Recipe

The examples below show how to extend the framework by modifying it directly.

Introduce a New ASR Model

Assume you want to add Qwen3ASRFlashRealtime, whose implementation currently lives in src/xtalk/speech/asr/qwen3_asr_flash_realtime.py.

Create qwen3_asr_flash_realtime.py under src/xtalk/speech/asr.
Prepare the class skeleton and implement the required methods. For model interfaces, refer to src/xtalk/speech/interfaces.py.

from ..interfaces import ASR


class Qwen3ASRFlashRealtime(ASR):
    def __init__(
        self,
        *,
        api_key: Optional[str] = None,
        config: Optional[Qwen3ASRFlashConfig] = None,
    ) -> None:
        ...

    def recognize(self, audio: bytes) -> str:
        ...

    def recognize_stream(
        self,
        audio: bytes,
        *,
        is_final: bool = False,
        chat_history: str | None = None,
    ) -> str:
        ...

    def stream_chunk_bytes_hint(self) -> int | None:
        ...

    def reset(self) -> None:
        ...

    def clone(self) -> "ASR":
        ...

    async def async_recognize(self, audio: bytes) -> str:
        ...

    async def async_recognize_stream(
        self,
        audio: bytes,
        *,
        is_final: bool = False,
        chat_history: str | None = None,
    ) -> str:
        ...

Register the new implementation in src/xtalk/speech/asr/__init__.py.
Use it in the configuration:

"asr": {
        "type": "Qwen3ASRFlashRealtime",
        "params": {
            "api_key": "your key"
        }
    }

Introduce a New Agent

Refer to src/xtalk/llm_agent/experimental.py. The implementation and configuration process is similar to the section above, but remember to register the model in src/xtalk/llm_agent/__init__.py.

`accept` Logic

async def async_accept(self, context: AgentContext) -> AsyncIterator[AgentOutput]:
    pass

The accept method subscribes to external inputs and starts the related processing logic. AgentContext comes from src/xtalk/serving/modules/llm_agent_context_manager.py. The currently stable context types include asr_partial, asr_final, and loop.

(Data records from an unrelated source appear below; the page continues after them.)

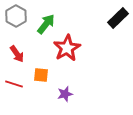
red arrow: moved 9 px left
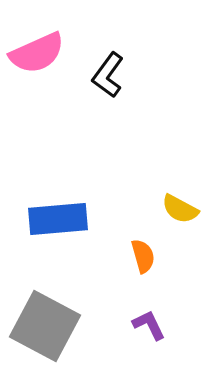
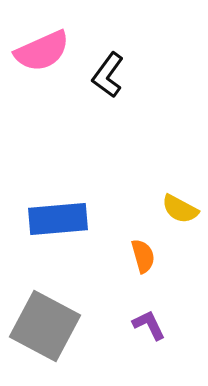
pink semicircle: moved 5 px right, 2 px up
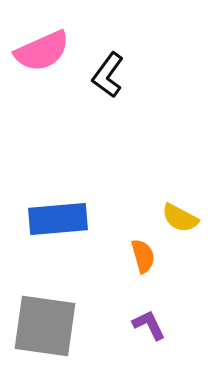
yellow semicircle: moved 9 px down
gray square: rotated 20 degrees counterclockwise
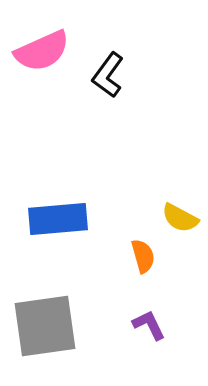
gray square: rotated 16 degrees counterclockwise
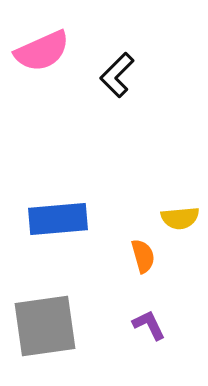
black L-shape: moved 9 px right; rotated 9 degrees clockwise
yellow semicircle: rotated 33 degrees counterclockwise
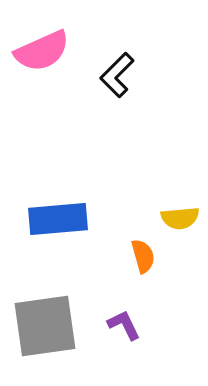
purple L-shape: moved 25 px left
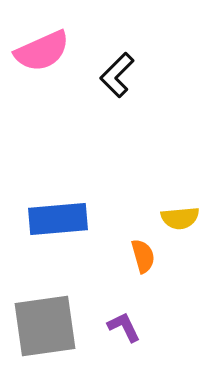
purple L-shape: moved 2 px down
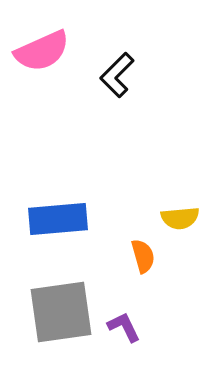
gray square: moved 16 px right, 14 px up
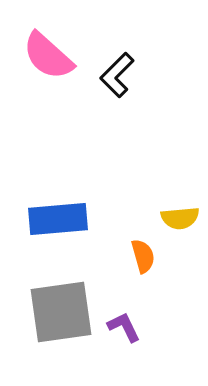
pink semicircle: moved 6 px right, 5 px down; rotated 66 degrees clockwise
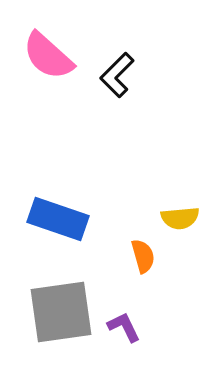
blue rectangle: rotated 24 degrees clockwise
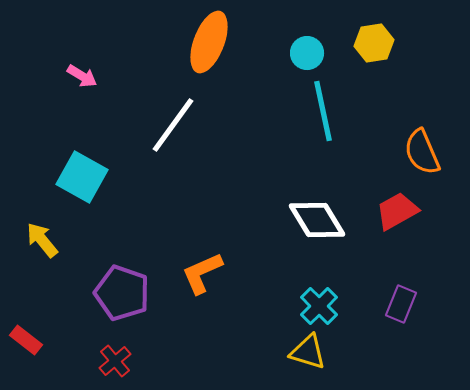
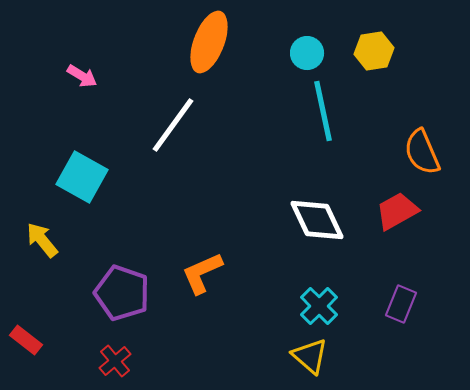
yellow hexagon: moved 8 px down
white diamond: rotated 6 degrees clockwise
yellow triangle: moved 2 px right, 4 px down; rotated 24 degrees clockwise
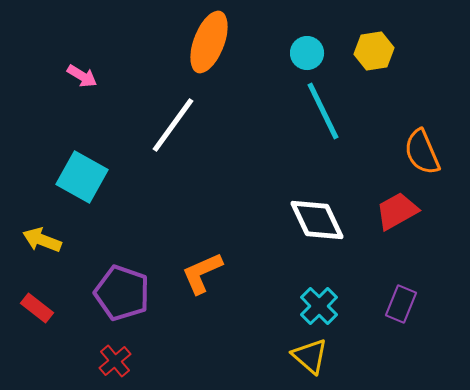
cyan line: rotated 14 degrees counterclockwise
yellow arrow: rotated 30 degrees counterclockwise
red rectangle: moved 11 px right, 32 px up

The loop event is triggered once when the connection is established. It can be used for any proactive logic, or to start an output loop. src/xtalk/llm_agent/experimental.py uses it to trigger proactive dialogue.

AgentOutput can be a string, a tool call, or a tool call result. After a tool call returns, the Manager can use it to trigger related logic. For example, in src/xtalk/serving/modules/llm_agent_context_manager.py, the direct_audio tool call triggers downstream logic in src/xtalk/serving/modules/direct_audio_manager.py to generate directly playable audio events.

From a design perspective, Agent is expected to be the main reasoning core of the whole system and to integrate information from other components into output.

Introduce a New Manager

The Agent in the previous section requires a new src/xtalk/serving/modules/direct_audio_manager.py to forward tool-call output into audio events. All Manager implementations can be created directly under src/xtalk/serving/modules, and then registered in src/xtalk/serving/service.py and src/xtalk/serving/module_types.py.

Manager uses the observer pattern for event subscription and publishing. All events are defined in src/xtalk/serving/events.py. src/xtalk/serving/modules/input_gateway.py and src/xtalk/serving/modules/output_gateway.py are special cases responsible for receiving frontend input and sending output back to the frontend.

To invoke models inside a Manager, refer to src/xtalk/serving/modules/asr_manager.py. You can use methods such as pipeline.get_asr_model.

Note that wait_for_completion in the event publishing method publish controls whether await waits until listeners directly triggered by that event have completed. Enabling wait_for_completion along an event chain ensures that every handler in that chain finishes before control returns to the original event source.

Introduce a New Model Type

Create the interface in src/xtalk/speech/interfaces.py, then create the corresponding folder and model file under src/xtalk/speech. The workflow is similar to introducing a new ASR model. After that, register the new type in src/xtalk/model_loader.py and src/xtalk/model_types.py.